“The arts are not a way of making a living. They are a very human way of making life more bearable. Practicing an art, no matter how well or badly, is a way to make your soul grow, for heaven's sake. Sing in the shower. Dance to the radio. Tell stories. Write a poem to a friend, even a lousy poem. Do it as well as you possibly can. You will get an enormous reward. You will have created something.”

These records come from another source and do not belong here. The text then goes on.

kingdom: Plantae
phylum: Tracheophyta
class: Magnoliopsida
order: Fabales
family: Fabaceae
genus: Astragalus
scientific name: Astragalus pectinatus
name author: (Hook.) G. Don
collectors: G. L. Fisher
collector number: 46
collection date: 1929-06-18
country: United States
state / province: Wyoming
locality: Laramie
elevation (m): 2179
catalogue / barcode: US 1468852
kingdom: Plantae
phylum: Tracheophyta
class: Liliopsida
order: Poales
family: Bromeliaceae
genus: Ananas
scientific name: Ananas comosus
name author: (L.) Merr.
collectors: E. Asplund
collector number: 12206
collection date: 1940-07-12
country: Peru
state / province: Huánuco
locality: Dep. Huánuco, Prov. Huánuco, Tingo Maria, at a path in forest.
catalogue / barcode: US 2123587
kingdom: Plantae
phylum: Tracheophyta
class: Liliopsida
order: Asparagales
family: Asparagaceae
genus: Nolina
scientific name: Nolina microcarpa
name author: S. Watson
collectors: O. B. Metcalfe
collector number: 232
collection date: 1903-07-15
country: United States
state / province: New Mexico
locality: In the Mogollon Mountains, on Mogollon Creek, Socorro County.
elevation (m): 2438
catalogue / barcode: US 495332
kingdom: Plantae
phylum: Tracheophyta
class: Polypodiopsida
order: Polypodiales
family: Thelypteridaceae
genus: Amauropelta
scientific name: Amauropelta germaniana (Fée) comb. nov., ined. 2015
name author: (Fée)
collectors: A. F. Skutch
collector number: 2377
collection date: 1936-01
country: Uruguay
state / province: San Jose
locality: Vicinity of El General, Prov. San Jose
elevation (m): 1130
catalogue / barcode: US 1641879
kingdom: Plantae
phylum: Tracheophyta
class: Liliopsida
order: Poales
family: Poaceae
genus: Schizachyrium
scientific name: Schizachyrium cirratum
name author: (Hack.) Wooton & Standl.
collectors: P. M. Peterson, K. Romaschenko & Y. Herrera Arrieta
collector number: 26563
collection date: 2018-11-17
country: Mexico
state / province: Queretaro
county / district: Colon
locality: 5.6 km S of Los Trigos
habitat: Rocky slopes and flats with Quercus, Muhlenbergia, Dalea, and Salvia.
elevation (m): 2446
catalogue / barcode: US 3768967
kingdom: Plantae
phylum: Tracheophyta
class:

― Kurt Vonnegut, A Man Without a Country
Wednesday, June 5, 2013
Sukhois and religious chants
Riverside Fairgrounds, Deccan, Pune.
Pune Civilian Airport.
In India, I can think of no town or city where the early
mornings are quiet. Blaring religious
chants from small and large temples in every neighborhood on crackly amplified
sound systems provide a constant backdrop. One
might think that this is an urban phenomenon. It’s not! It’s equally bad in the countryside. It’s really depressing when you wake up in the
morning on a trek in the mountains and hear these sounds floating up from a
village way down below. The religious (Hindu mostly) chants and hymns start
around 5 am. They usually stop by about 7:30 to 8:00 am. I think we fear hearing our own thoughts first
thing in the morning and have to snuff them out with the name of the Lord(s).
The sound I really
like in the morning is that of Sukhoi fighter planes, in pairs or singly on practice sorties
above Pune. It starts like a distant
rumble of thunder and waxes and wanes in the wind. As they get closer the jet engine
sound becomes apparent. You can
rarely see them. Black triangular specks
in the sky. They Doppler out going overhead and then go back to being a rumble.
Indian Airforce has based a couple of squadrons of these Russian war planes, Sukhoi Su-30MKI in
Pune. They have a very nice
profile. They resemble General Electric F-14
Tomcats but are not that large. Similar
swing wing, dual engine/tailplane fighters.